Other altars built are found in
· Genesis 13:18: “So Abram moved his tent and came and settled by the oaks of Mamre, which are at Hebron, and there he built an altar to the LORD.”
· Genesis 22:9: “When they came to the place of which God had told him, Abraham built the altar there and laid the wood in order and bound Isaac his son and laid him on the altar, on top of the wood.”
· Genesis 26:23-25: “From there he went up to Beersheba. And the LORD appeared to him the same night and said, “I am the God of Abraham your father. Fear not, for I am with you and will bless you and multiply your offspring for my servant Abraham’s sake.” So he built an altar there and called upon the name of the LORD and pitched his tent there. And there Isaac’s servants dug a well.
· Genesis 33:18-20: “And Jacob came safely to the city of Shechem, which is in the land of Canaan, on his way from Paddan-aram, and he camped before the city. And from the sons of Hamor, Shechem’s father, he bought for a hundred pieces of money the piece of land on which he had pitched his tent. There he erected an altar and called it El-Elohe-Israel.
· Genesis 35:5-7: “And as they journeyed, a terror from God fell upon the cities that were around them, so that they did not pursue the sons of Jacob. And Jacob came to Luz (that is, Bethel), which is in the land of Canaan, he and all the people who were with him, and there he built an altar and called the place El-bethel, because there God had revealed himself to him when he fled from his brother.”
In future chapters, God will prove Himself faithful by showing Abram the land he and his posterity would possess (Genesis 13:14). He would rescue Lot from an awful situation that would cost him his own wife (Genesis 14). God would remind Abram of his promise with a sign of this covenant (circumcision) and impart to him righteousness in Genesis 15:6 “And he believed the Lord, and he counted it to him as righteousness.”
Abram’s call is significant because he did not know God before all of this. He was a pagan, raised in a home where their was no recognition of God.

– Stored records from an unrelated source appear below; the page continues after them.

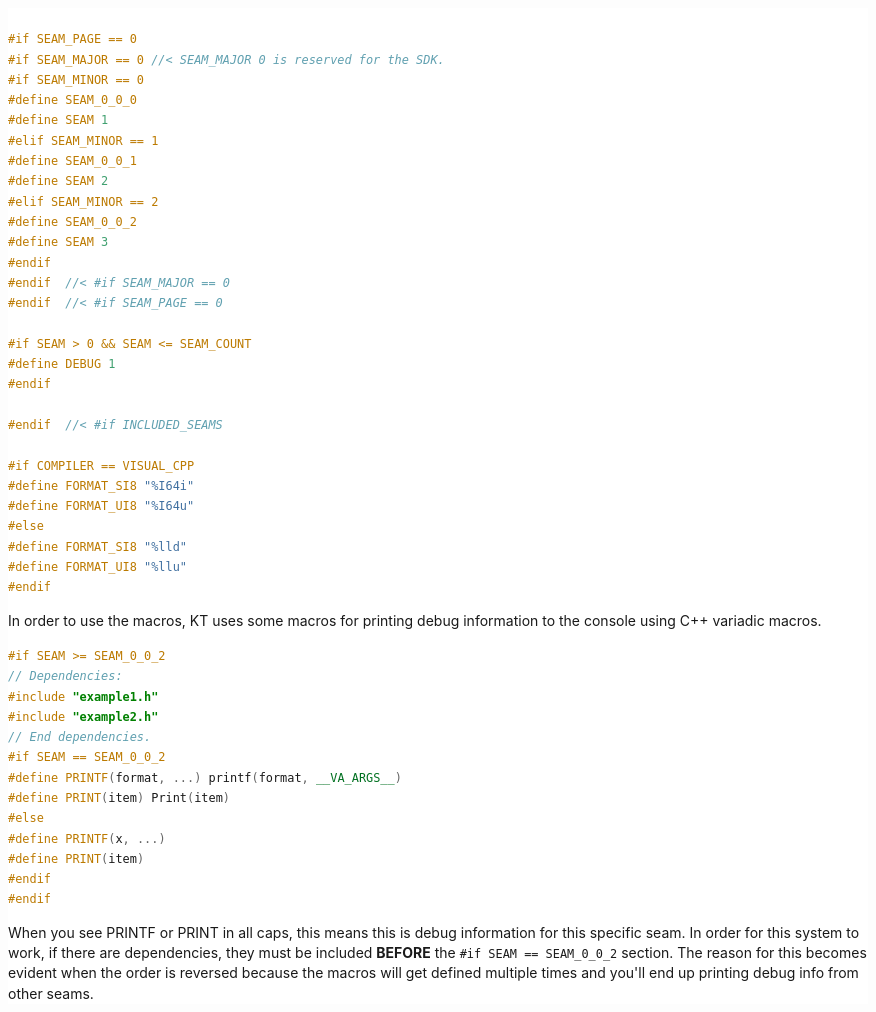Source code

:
```C++

#if SEAM_PAGE == 0
#if SEAM_MAJOR == 0 //< SEAM_MAJOR 0 is reserved for the SDK.
#if SEAM_MINOR == 0
#define SEAM_0_0_0
#define SEAM 1
#elif SEAM_MINOR == 1
#define SEAM_0_0_1
#define SEAM 2
#elif SEAM_MINOR == 2
#define SEAM_0_0_2
#define SEAM 3
#endif
#endif  //< #if SEAM_MAJOR == 0
#endif  //< #if SEAM_PAGE == 0

#if SEAM > 0 && SEAM <= SEAM_COUNT
#define DEBUG 1
#endif

#endif  //< #if INCLUDED_SEAMS

#if COMPILER == VISUAL_CPP
#define FORMAT_SI8 "%I64i"
#define FORMAT_UI8 "%I64u"
#else
#define FORMAT_SI8 "%lld"
#define FORMAT_UI8 "%llu"
#endif
```

In order to use the macros, KT uses some macros for printing debug information to the console using C++ variadic macros.

```C++
#if SEAM >= SEAM_0_0_2
// Dependencies:
#include "example1.h"
#include "example2.h"
// End dependencies.
#if SEAM == SEAM_0_0_2
#define PRINTF(format, ...) printf(format, __VA_ARGS__)
#define PRINT(item) Print(item)
#else
#define PRINTF(x, ...)
#define PRINT(item)
#endif
#endif
```

When you see PRINTF or PRINT in all caps, this means this is debug information for this specific seam. In order for this system to work, if there are dependencies, they must be included **BEFORE** the `#if SEAM == SEAM_0_0_2` section. The reason for this becomes evident when the order is reversed because the macros will get defined multiple times and you'll end up printing debug info from other seams.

You and I would never have come to faith in God unless He revealed Himself to us.
This challenges us because you and I are married to the familiar, the comfortable and that which is habit. God has to break through all of that to get our attention.

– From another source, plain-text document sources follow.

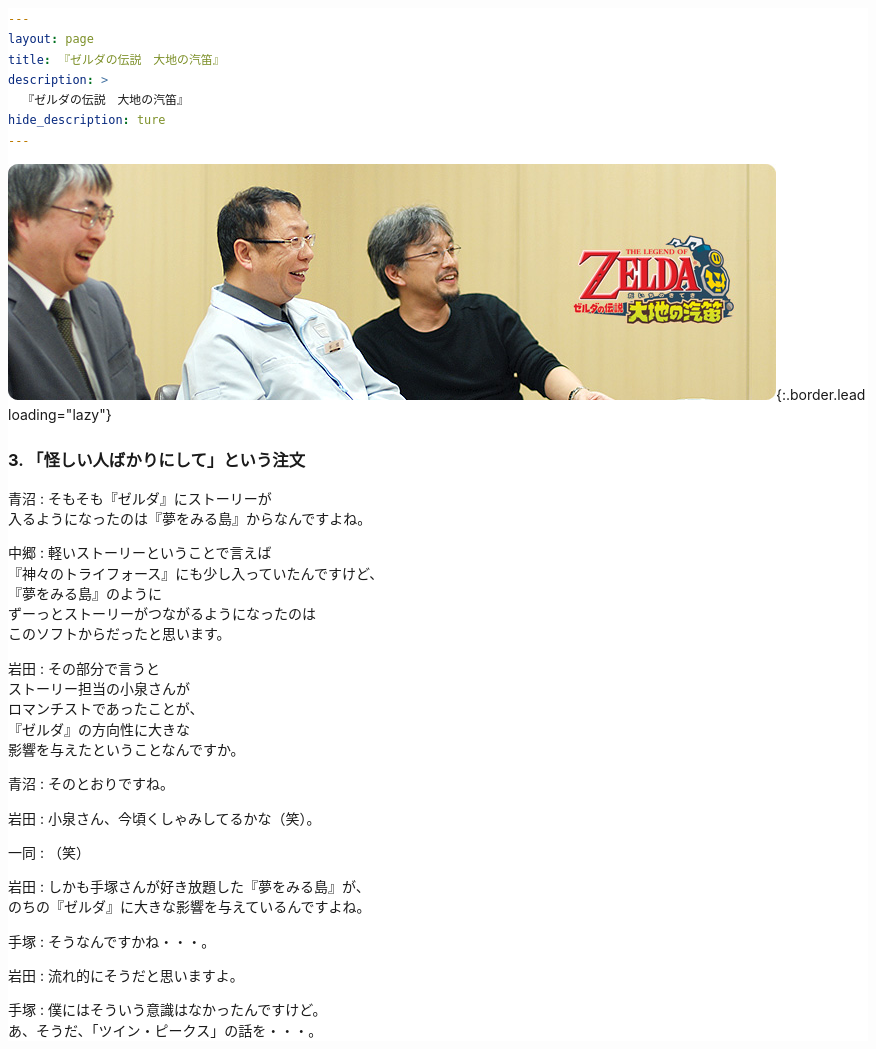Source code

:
 ```yaml
---
layout: page
title: 『ゼルダの伝説　大地の汽笛』
description: >
  『ゼルダの伝説　大地の汽笛』
hide_description: ture
---
```


![](/interviews/jp/nds/bkij/vol2/img/mainvisual3.jpg){:.border.lead loading="lazy"}

### 3. 「怪しい人ばかりにして」という注文

青沼
: そもそも『ゼルダ』にストーリーが<br>入るようになったのは『夢をみる島』からなんですよね。

中郷
: 軽いストーリーということで言えば<br>『神々のトライフォース』にも少し入っていたんですけど、<br>『夢をみる島』のように<br>ずーっとストーリーがつながるようになったのは<br>このソフトからだったと思います。

岩田
: その部分で言うと<br>ストーリー担当の小泉さんが<br>ロマンチストであったことが、<br>『ゼルダ』の方向性に大きな<br>影響を与えたということなんですか。

青沼
: そのとおりですね。

岩田
: 小泉さん、今頃くしゃみしてるかな（笑）。

一同
: （笑）

岩田
: しかも手塚さんが好き放題した『夢をみる島』が、<br>のちの『ゼルダ』に大きな影響を与えているんですよね。

手塚
: そうなんですかね・・・。

岩田
: 流れ的にそうだと思いますよ。

手塚
: 僕にはそういう意識はなかったんですけど。<br>あ、そうだ、「ツイン・ピークス」の話を・・・。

Abram’s calling also reminds us that life is not about us. It is about being a blessing to others: serving God and serving others. We are blessed to be a blessing.

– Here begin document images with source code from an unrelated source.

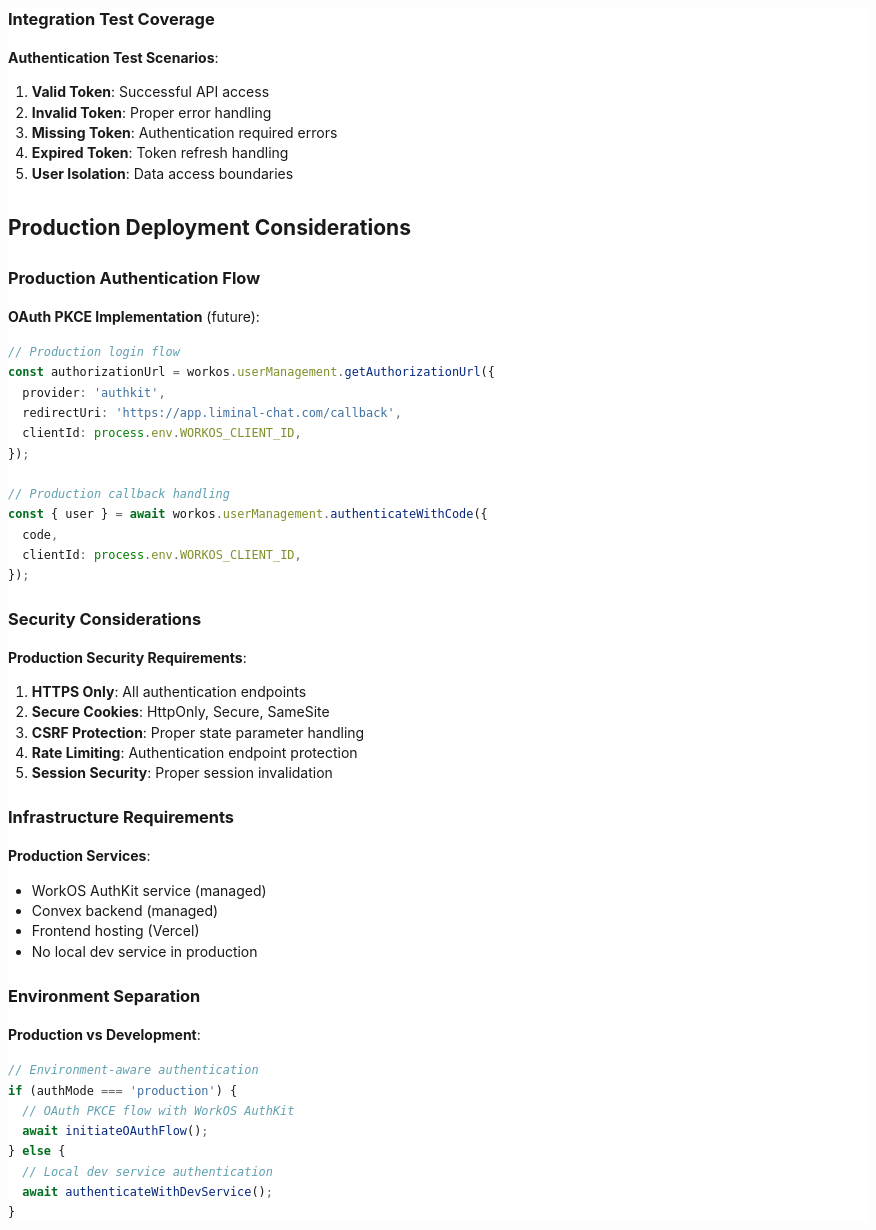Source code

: ### Integration Test Coverage

**Authentication Test Scenarios**:
1. **Valid Token**: Successful API access
2. **Invalid Token**: Proper error handling
3. **Missing Token**: Authentication required errors
4. **Expired Token**: Token refresh handling
5. **User Isolation**: Data access boundaries

## Production Deployment Considerations

### Production Authentication Flow

**OAuth PKCE Implementation** (future):
```typescript
// Production login flow
const authorizationUrl = workos.userManagement.getAuthorizationUrl({
  provider: 'authkit',
  redirectUri: 'https://app.liminal-chat.com/callback',
  clientId: process.env.WORKOS_CLIENT_ID,
});

// Production callback handling
const { user } = await workos.userManagement.authenticateWithCode({
  code,
  clientId: process.env.WORKOS_CLIENT_ID,
});
```

### Security Considerations

**Production Security Requirements**:
1. **HTTPS Only**: All authentication endpoints
2. **Secure Cookies**: HttpOnly, Secure, SameSite
3. **CSRF Protection**: Proper state parameter handling
4. **Rate Limiting**: Authentication endpoint protection
5. **Session Security**: Proper session invalidation

### Infrastructure Requirements

**Production Services**:
- WorkOS AuthKit service (managed)
- Convex backend (managed)
- Frontend hosting (Vercel)
- No local dev service in production

### Environment Separation

**Production vs Development**:
```typescript
// Environment-aware authentication
if (authMode === 'production') {
  // OAuth PKCE flow with WorkOS AuthKit
  await initiateOAuthFlow();
} else {
  // Local dev service authentication
  await authenticateWithDevService();
}
```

· A lesson in comparative religions, ANE style: Arnold and Beyer state:
“The Pentateuch further demonstrates God’s supreme dominion by rehearsing his dealings with individuals such as Abraham, Isaac, Jacob, Joseph, and Moses. Throughout their lives, wherever they traveled across the ancient Near East, God assured them of His presence, protection, and guidance. The Universal scope of his dominion stands in stark contrast to that of other deities of the ancient Near East, whose jurisdiction had definite geographical limits.” (Arnold and Beyer, Encountering the Old Testament, 41)
You might ask: “So what? What difference does this make?” First, observe that God’s call to Abram was to trust him. We are reminded that every time God calls a person, it requires faith. Hebrews tells us: “Without faith, it is impossible to please God.” Many times, Jesus is recorded as saying: “Your faith has made you well.” Faith is “The assurance of things hoped for; the conviction of things not seen.” Faith requires action: and that action is trust in God no matter what.
Secondly, we see that faith requires us to do thinks that are uncomfortable at times. The Lord does not save us to live a plush life. Rather, it is uncomfortable to “deny yourself, take up your cross and follow,” Jesus.
Thirdly, Abram’s response is worship. He built an altar to the Lord. Do we have an altar to the Lord in our lives? Are we visiting the altar of the Lord to worship Him weekly? Daily? Remember that Jesus said: “Apart from Me, you can do nothing.” (John 15:5).
And so Abram needed a redirection of His comfort: not in things or places, but in God Himself. It was the Puritan George Gifford who said: “This is a singular comfort, that all things come to pass not according to wicked men’s counsels, but according to what God determines.” Let us pray.